The second option was the leisure facilities at a nearby 5* international hotel.  Again, this has a gym, swimming pool, spa facilities, tennis, jogging etc. and great service, though the prospect of meeting friends here is much lower than in a more traditional club.  The membership here is really for the leisure facilities only.  It also seems to cost a huge amount to bring in guests to use the facilities.  The focus is clearly on keeping membership numbers down through the fees charged to join

We did though see this amazing building whilst travelling between options 1 and 2:

Spotted in BKC

The final option is a smaller club spread over several floors in a building much closer to our apartment in Bandra.  Membership here is a fifth of the price of the two places listed above, although the facilities are really not too different.  There's a gym, swimming pool, bars, restaurant, cafe, free wireless throughout, a salon and spa, and even a couple of snooker tables!  Most importantly, this is so close to us that we can realistically imagine spending lots of time there.  The primary difference is just the lack of outdoor space, and focus on elite connections, which seems to add a whopping amount on to the price tag of membership.
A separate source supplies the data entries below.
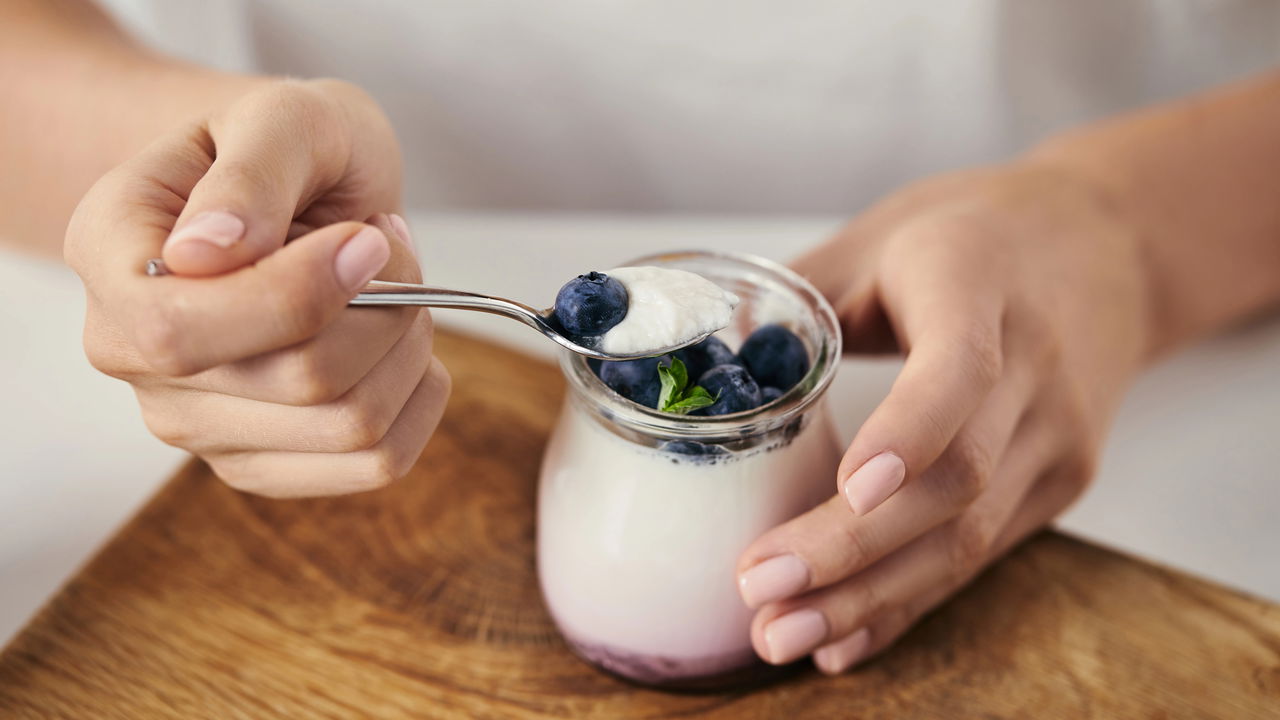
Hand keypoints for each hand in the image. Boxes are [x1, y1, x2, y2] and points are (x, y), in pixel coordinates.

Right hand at [66, 79, 450, 495]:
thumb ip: (249, 176)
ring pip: (352, 426)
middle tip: (381, 242)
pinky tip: (401, 341)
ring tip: (388, 284)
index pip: (183, 330)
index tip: (366, 239)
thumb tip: (208, 253)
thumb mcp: (277, 117)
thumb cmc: (278, 147)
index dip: (300, 294)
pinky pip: (376, 462)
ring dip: (407, 344)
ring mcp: (196, 421)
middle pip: (299, 382)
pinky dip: (418, 395)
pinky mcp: (262, 459)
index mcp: (110, 258)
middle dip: (384, 306)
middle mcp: (134, 355)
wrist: (287, 186)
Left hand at [735, 164, 1150, 671]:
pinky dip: (909, 600)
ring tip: (784, 635)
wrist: (1111, 248)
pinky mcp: (1060, 480)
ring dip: (872, 596)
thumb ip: (795, 294)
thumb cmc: (977, 234)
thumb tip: (696, 357)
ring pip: (968, 535)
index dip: (910, 431)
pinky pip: (981, 553)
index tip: (850, 486)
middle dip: (852, 546)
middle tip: (761, 587)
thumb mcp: (881, 235)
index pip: (960, 369)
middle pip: (955, 478)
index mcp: (978, 283)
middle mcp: (1035, 365)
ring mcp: (1056, 433)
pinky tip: (846, 638)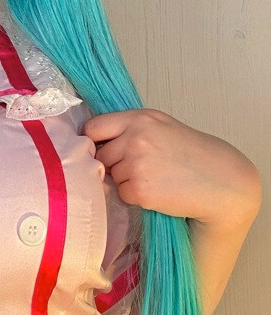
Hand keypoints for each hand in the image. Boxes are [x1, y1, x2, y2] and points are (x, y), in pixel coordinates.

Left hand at [84, 108, 261, 226]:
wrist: (220, 181)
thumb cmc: (192, 154)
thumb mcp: (161, 127)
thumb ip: (130, 129)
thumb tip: (95, 143)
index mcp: (140, 118)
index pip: (94, 127)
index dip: (95, 141)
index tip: (101, 148)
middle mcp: (136, 138)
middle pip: (100, 154)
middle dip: (114, 163)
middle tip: (142, 166)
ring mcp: (137, 164)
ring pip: (111, 175)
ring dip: (126, 180)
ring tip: (155, 176)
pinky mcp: (139, 189)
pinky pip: (122, 193)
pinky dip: (135, 195)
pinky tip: (157, 190)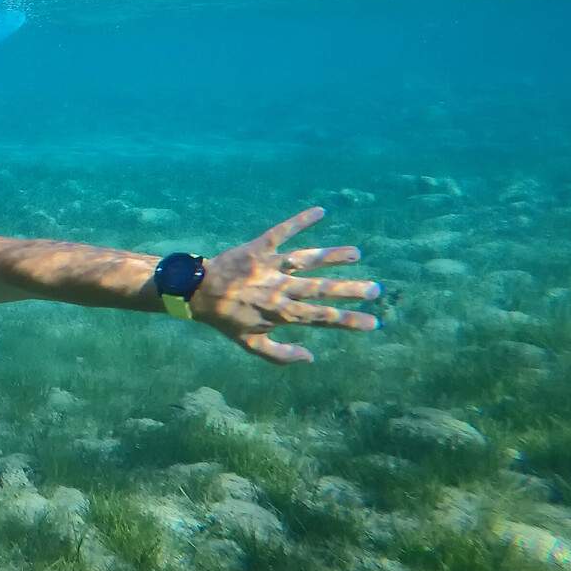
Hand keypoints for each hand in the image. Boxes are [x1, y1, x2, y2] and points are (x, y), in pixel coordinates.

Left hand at [196, 206, 380, 364]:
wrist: (194, 292)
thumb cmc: (225, 319)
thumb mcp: (250, 344)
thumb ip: (280, 354)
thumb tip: (311, 359)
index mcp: (281, 314)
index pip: (322, 318)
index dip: (348, 321)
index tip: (373, 323)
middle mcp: (280, 290)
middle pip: (321, 289)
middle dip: (350, 290)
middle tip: (376, 289)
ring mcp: (270, 267)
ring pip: (306, 260)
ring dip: (332, 255)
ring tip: (355, 253)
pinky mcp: (258, 248)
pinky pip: (281, 233)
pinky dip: (299, 221)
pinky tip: (320, 211)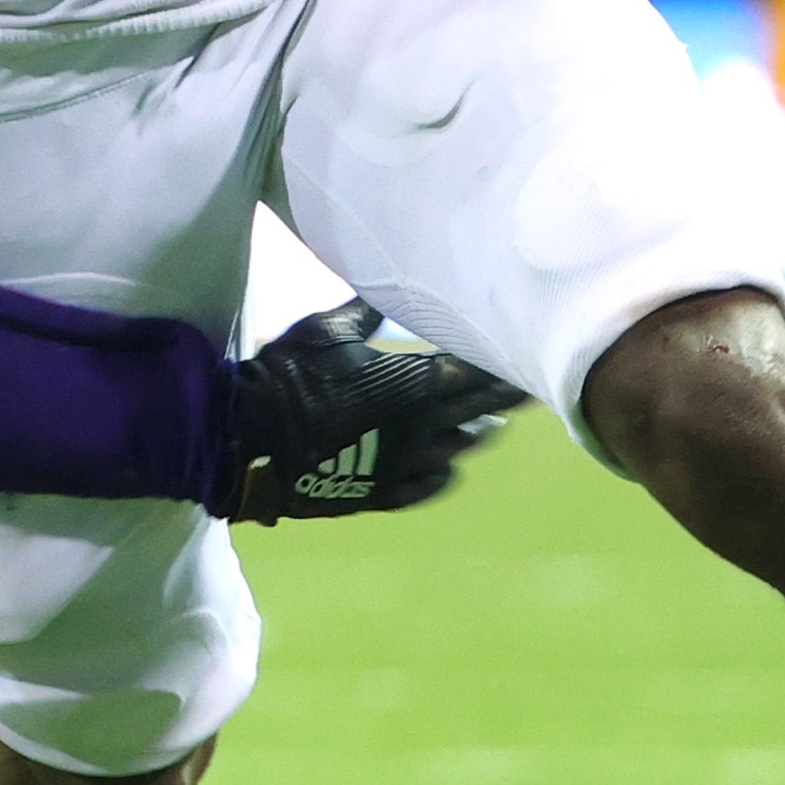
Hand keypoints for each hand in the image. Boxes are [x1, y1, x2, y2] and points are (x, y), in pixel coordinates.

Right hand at [222, 304, 514, 522]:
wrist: (254, 438)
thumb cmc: (291, 373)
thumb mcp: (328, 329)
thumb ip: (368, 315)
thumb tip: (387, 291)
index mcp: (416, 382)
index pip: (479, 372)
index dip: (504, 363)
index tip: (527, 353)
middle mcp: (424, 426)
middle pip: (482, 410)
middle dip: (505, 397)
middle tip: (530, 386)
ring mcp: (406, 465)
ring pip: (460, 448)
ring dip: (477, 433)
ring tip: (492, 425)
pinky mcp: (382, 493)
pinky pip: (429, 486)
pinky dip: (444, 473)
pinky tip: (450, 467)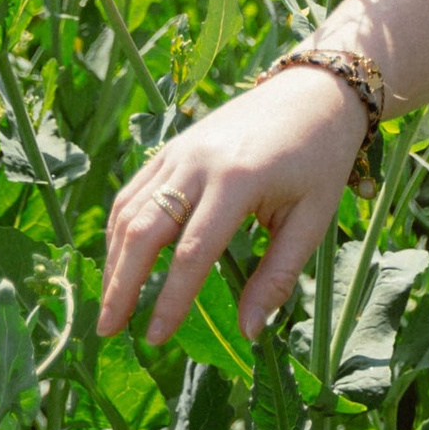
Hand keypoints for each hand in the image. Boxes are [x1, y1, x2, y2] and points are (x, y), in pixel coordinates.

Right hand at [98, 68, 367, 344]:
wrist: (315, 91)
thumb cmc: (320, 159)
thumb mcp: (313, 220)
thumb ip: (277, 276)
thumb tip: (248, 333)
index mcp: (238, 180)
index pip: (192, 252)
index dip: (171, 299)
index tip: (156, 339)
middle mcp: (200, 162)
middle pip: (145, 230)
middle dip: (121, 285)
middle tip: (108, 330)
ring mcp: (181, 149)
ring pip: (131, 209)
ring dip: (114, 260)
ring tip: (109, 305)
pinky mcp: (174, 145)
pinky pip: (135, 189)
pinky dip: (121, 227)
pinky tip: (119, 259)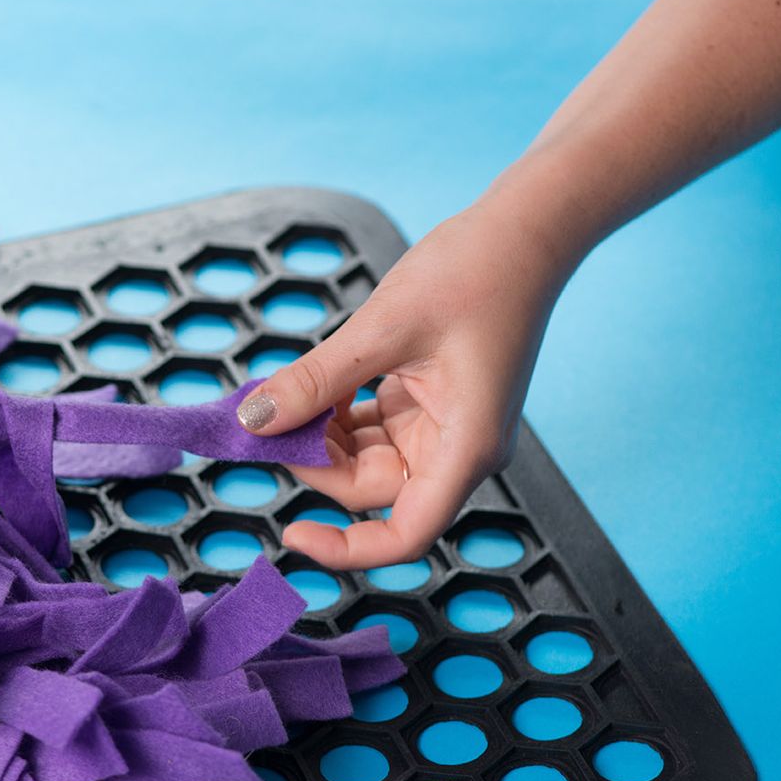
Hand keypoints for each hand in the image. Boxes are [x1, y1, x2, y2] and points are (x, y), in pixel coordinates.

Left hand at [236, 203, 573, 569]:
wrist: (524, 232)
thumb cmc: (475, 272)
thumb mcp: (383, 328)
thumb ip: (317, 380)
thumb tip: (255, 419)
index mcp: (467, 448)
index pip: (406, 535)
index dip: (348, 548)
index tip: (291, 532)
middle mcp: (460, 451)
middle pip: (373, 491)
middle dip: (317, 462)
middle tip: (266, 421)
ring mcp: (444, 429)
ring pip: (367, 461)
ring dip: (322, 437)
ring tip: (284, 396)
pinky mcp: (429, 406)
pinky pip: (373, 430)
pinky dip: (337, 414)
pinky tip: (311, 387)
Given that we're not too bothered about that, I think we'll go for this one.

Club visits over, we headed back to a main shopping road in Bandra (the Linking Road) for a quick visit to an Indian department store before heading to a Punjabi restaurant for dinner.  The shop was fascinating, and the set-up reminded me of "Are You Being Served" but just with Indians on a hard sell behind the counters rather than Wendy Richards and John Inman...

The colours of the materials on sale are wonderful and it wasn't long before we'd found the sari section.  Despite me having no intention of buying a sari, within 5 minutes I'd been shown a whole range of materials and was being dressed up by the shop assistants.

Being shown lots of materials - beautiful colours

Stage 1 - Being cornered for sari dressing

Stage 2 - Mid construction

Stage 3 - Complete!

We didn't purchase on this occasion as we've got plenty more time to look around and sari purchase / dressing feels like a bit of a cultural minefield.  Every aspect of the material pattern, quality of material and arrangement means something so I'm going to try to figure this out before buying anything.  Plus I don't yet know how to put a sari on so need to work that out too.

Saying that, I did make a purchase in the salwar kameez section:

Salwar Kameez

These are sold in 3-piece sets with the tunic, trousers and scarf and the materials was extremely silky and light.  I put this on and it was so comfortable that I bought it (which was also well worth it just to appease the shop assistants).  This was around £12 for the set.  You could easily wear the top with jeans too.

Shopping over, we escaped and went for dinner.  We started with a beer whilst watching the Ashes before heading for a Punjabi feast at a nearby restaurant "The Great Punjab".  Punjabi food is heavy and fairly oily; we enjoyed a selection of vegetarian food and, again, had no chance of finishing what we ordered.  I'm not keen on waste, but Indian dishes appear to be served "family style" in the restaurants we have visited.

The journey home was more eventful that anticipated.  Our driver had finished for the day just before dinner (as we could easily get an autoricksaw back to the hotel together later on, so we sent him home), but it proved to be very difficult to find one that both wasn't going to rip us off and showed any knowledge of the location of our hotel.  After getting in and out of several autos, we found one that seemed honest so began our journey home.  The downside was that his driving was truly crazy, to the level that you can be when there are so many cars around that moving anyway quickly is difficult.  Any white-knuckle ride at a theme park had nothing on this - the line between exhilaration to terrifying was crossed for me!  Phil enjoyed it though and we were both enthralled by the driver shouting liberally at any other vehicle that got in his way.  We got home quickly, but I needed a lie down to recover before falling asleep in front of the cricket.